First up, two Alexander books by Judith Viorst. Most people are probably familiar with Alexander and the Terrible, Horrible, No Good, Very Bad Day in which Alexander talks all about his rotten day and how he should probably just move to Australia. Especially since it recently inspired a major motion picture put out by Disney. (Which I wasn't particularly a fan of, but let's not get into that right now.) But did you know there are several other books about Alexander? In Alexander, Who Used to Be Rich Last Sunday, Alexander recounts the mysterious way the dollar his grandparents gave him on Sunday disappears throughout the week. Judith Viorst is hilarious, and I can't get through any of the Alexander books without giggling at some point. I highly recommend adding them to your library.
Next up is A Kiss Means I Love You by Kathryn Madeline Allen. I had never heard of this book before, but it practically jumped off the shelf and into my hands. I fell in love with it instantly as I turned page after page of beautiful photos of children who all look different from each other and fun, rhyming words that depict how children express their thoughts and feelings. It reminds me of Little Humans by Brandon Stanton which I am also a huge fan of. Definitely a keeper.
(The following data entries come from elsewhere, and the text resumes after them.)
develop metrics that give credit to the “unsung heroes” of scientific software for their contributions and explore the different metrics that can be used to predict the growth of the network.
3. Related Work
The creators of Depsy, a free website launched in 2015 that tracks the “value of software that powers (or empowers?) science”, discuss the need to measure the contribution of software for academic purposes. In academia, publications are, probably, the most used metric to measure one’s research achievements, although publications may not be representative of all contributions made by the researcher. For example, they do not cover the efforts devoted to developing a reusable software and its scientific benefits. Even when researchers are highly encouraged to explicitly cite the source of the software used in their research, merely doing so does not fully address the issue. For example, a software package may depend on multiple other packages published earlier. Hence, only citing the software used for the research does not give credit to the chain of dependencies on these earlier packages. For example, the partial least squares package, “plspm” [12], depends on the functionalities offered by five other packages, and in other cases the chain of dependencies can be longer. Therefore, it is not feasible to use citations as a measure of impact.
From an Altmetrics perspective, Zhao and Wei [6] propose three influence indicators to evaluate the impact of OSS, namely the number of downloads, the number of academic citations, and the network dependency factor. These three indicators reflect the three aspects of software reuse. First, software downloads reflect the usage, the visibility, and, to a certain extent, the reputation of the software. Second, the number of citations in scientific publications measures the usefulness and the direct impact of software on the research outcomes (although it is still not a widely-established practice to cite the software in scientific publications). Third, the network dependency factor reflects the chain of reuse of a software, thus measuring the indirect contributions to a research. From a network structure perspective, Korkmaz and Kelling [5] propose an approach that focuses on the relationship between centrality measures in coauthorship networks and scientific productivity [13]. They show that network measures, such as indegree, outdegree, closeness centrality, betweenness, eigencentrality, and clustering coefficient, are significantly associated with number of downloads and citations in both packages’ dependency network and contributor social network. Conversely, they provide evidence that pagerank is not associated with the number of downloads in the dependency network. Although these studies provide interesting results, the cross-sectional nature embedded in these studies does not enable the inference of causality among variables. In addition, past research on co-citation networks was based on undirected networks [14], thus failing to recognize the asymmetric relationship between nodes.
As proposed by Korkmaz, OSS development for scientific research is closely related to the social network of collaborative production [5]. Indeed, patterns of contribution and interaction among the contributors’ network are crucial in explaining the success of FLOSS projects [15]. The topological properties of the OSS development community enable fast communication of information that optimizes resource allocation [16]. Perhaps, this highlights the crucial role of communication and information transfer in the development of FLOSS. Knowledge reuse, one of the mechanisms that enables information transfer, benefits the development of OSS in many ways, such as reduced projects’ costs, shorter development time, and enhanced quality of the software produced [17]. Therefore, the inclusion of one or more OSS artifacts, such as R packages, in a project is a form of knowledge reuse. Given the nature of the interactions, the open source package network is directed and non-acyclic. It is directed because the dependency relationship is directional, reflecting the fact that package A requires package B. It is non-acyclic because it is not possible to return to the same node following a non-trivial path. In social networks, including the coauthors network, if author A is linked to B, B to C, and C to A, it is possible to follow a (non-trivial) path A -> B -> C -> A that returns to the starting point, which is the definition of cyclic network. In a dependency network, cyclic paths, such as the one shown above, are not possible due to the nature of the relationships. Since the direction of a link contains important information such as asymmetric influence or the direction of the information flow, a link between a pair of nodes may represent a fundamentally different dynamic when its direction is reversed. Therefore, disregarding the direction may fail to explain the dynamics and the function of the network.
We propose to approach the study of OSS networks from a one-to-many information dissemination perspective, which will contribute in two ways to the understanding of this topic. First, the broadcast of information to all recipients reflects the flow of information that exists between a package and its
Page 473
I've had my eye out for a good hardback edition of The Velveteen Rabbit by Margery Williams for a long time, and I finally found it. It's a classic, and if you haven't had the pleasure of reading it, please go find a copy right now. It's a precious story about how toys can become Real with the transforming power of nursery magic. (Don't worry, it's not mystical or voodoo-y.) I can never read this story without getting a little choked up. I love it dearly.
Finally, we have Morning Song: Poems for New Parents edited by Susan Todd and Carol Purington. With sources ranging from the Bible, Sappho, and traditional songs to Dickinson, Yeats, Frost, and contemporary poets, this lovely collection celebrates the joy and wonder a new child brings to a family. It has thirteen different sections starting with "Beginnings" and ending with "To Arrive Where We Started". I'm a sucker for a good collection of poetry to begin with, and this sweet book captivated me. This would be a perfect gift for any new or expectant parents.
So there you have it. Does my husband spoil me or what? Have you heard of or read any of these books?